Her letters suggest that her influence and encouragement on Boyle's work were considerable. Boyle credited her in some of his works but using terms like "a great Lady" rather than her name. His contemporaries widely acknowledged Jones's influence on his work, but later historiographies dropped her from the record. Theirs was "a lifelong intellectual partnership, where brother and sister shared medical remedies, promoted each other's scientific ideas, and edited each other's manuscripts."

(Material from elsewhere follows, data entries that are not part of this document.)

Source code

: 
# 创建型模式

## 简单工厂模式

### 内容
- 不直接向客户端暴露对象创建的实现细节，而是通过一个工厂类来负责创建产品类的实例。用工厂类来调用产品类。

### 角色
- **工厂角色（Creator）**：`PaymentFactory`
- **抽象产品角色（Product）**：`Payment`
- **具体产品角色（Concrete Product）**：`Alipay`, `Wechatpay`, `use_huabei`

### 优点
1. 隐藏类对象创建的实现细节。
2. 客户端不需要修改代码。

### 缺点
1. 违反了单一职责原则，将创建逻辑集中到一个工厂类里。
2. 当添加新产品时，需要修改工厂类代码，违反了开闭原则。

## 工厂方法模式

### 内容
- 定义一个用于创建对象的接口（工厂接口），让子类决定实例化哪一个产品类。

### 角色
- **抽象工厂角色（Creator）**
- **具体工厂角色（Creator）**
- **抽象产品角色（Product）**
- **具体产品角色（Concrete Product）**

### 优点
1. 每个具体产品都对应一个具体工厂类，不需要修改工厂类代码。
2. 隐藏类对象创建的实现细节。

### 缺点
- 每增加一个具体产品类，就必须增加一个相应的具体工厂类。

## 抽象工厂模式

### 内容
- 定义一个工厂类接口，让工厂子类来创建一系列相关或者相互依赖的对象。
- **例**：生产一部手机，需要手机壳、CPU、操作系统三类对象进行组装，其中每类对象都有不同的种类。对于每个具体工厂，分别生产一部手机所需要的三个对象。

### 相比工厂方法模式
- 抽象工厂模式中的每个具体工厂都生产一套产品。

In 1656, she went to Ireland on family business, staying several years. With Arthur Annesley and William Morice she interceded for Milton, arrested after the English Restoration of 1660. In 1668 her brother came to live with her on Pall Mall. They lived together for the last 23 years of their lives and both died in 1691 within a short period of time. They are buried in the south chancel of St Martin-in-the-Fields, London.